Embodied intelligence is a core challenge in the pursuit of artificial general intelligence (AGI), requiring the seamless integration of planning, perception, and execution to enable agents to perform physical tasks effectively. While recent vision-language models (VLMs) have shown strong performance in isolated capabilities, their ability to jointly exhibit all three embodied skills remains unclear, impeding the development of unified embodied systems.
In this paper, we propose Uni-Embodied, the first comprehensive benchmark designed to evaluate VLMs across the three key dimensions of embodied intelligence: planning, perception, and execution. Our benchmark includes nine diverse tasks—ranging from complex and simple embodied planning to trajectory summarization, map understanding, affordance recognition, spatial pointing, manipulation analysis, and execution in both navigation and manipulation contexts.

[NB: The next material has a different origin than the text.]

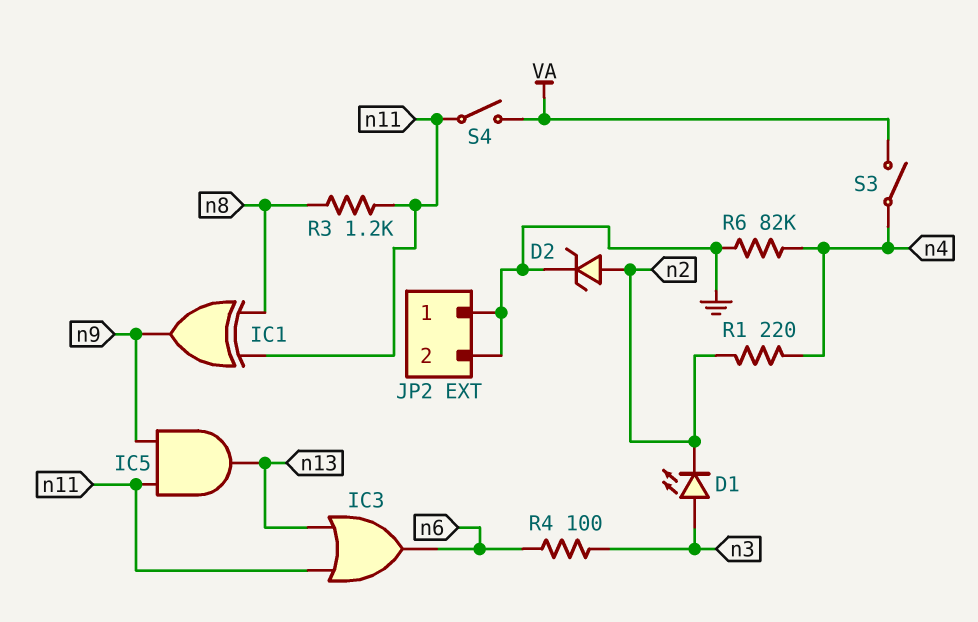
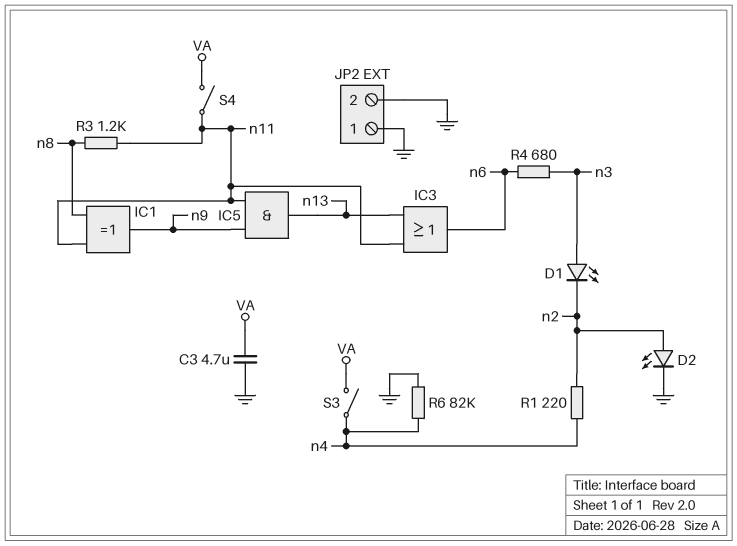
C3: none -> 4.7uF (GND, VA)
D2: zener (A n2, K GND) -> LED (A n2, K GND)
R4: 100 (n3, n6) -> 680 (n3, n6)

Extensive experiments on leading open-source and closed-source VLMs demonstrate that current models struggle to achieve balanced performance across all three dimensions. Notably, we observe that enhancing planning and perception often compromises execution, while focusing on execution significantly degrades planning and perception capabilities—revealing fundamental limitations in existing approaches.
We further explore strategies such as chain-of-thought prompting and hybrid training to selectively improve specific embodied capabilities. These findings offer valuable insights for the development of more robust and unified embodied intelligence systems, critical for advancing real-world robotic applications.